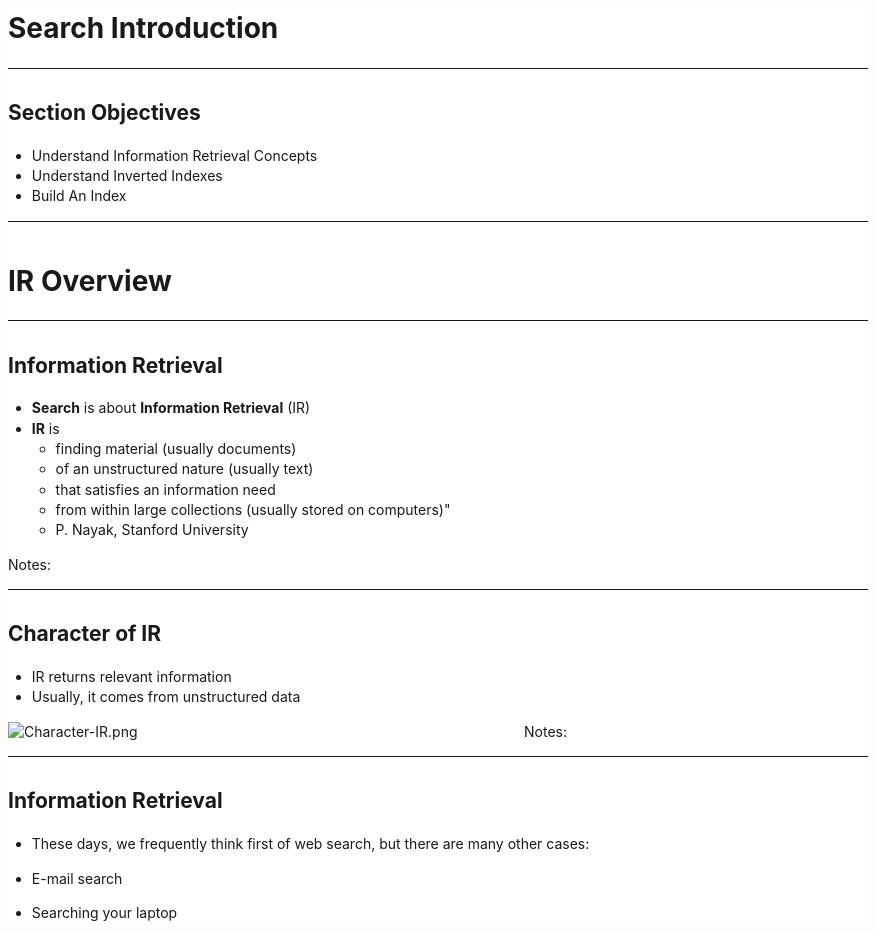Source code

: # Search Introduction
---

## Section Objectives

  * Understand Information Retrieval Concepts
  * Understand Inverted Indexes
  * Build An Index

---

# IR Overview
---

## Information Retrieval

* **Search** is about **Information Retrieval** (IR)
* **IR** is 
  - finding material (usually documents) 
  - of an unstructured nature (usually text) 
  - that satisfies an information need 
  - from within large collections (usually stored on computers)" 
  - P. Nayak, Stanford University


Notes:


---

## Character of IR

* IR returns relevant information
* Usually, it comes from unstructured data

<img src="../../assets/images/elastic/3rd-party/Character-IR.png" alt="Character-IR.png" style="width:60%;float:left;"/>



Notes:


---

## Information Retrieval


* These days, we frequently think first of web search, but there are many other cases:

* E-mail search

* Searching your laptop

···

Would you please retype the material above exactly and leave out each picture?

— Task response —
Source code

: # Search Introduction
---

## Section Objectives

  * Understand Information Retrieval Concepts
  * Understand Inverted Indexes
  * Build An Index

---

# IR Overview
---

## Information Retrieval

* **Search** is about **Information Retrieval** (IR)
* **IR** is 
  - finding material (usually documents) 
  - of an unstructured nature (usually text) 
  - that satisfies an information need 
  - from within large collections (usually stored on computers)" 
  - P. Nayak, Stanford University


Notes:


---

## Character of IR

* IR returns relevant information
* Usually, it comes from unstructured data

<img src="../../assets/images/elastic/3rd-party/Character-IR.png" alt="Character-IR.png" style="width:60%;float:left;"/>



Notes:


---

## Information Retrieval


* These days, we frequently think first of web search, but there are many other cases:

* E-mail search

* Searching your laptop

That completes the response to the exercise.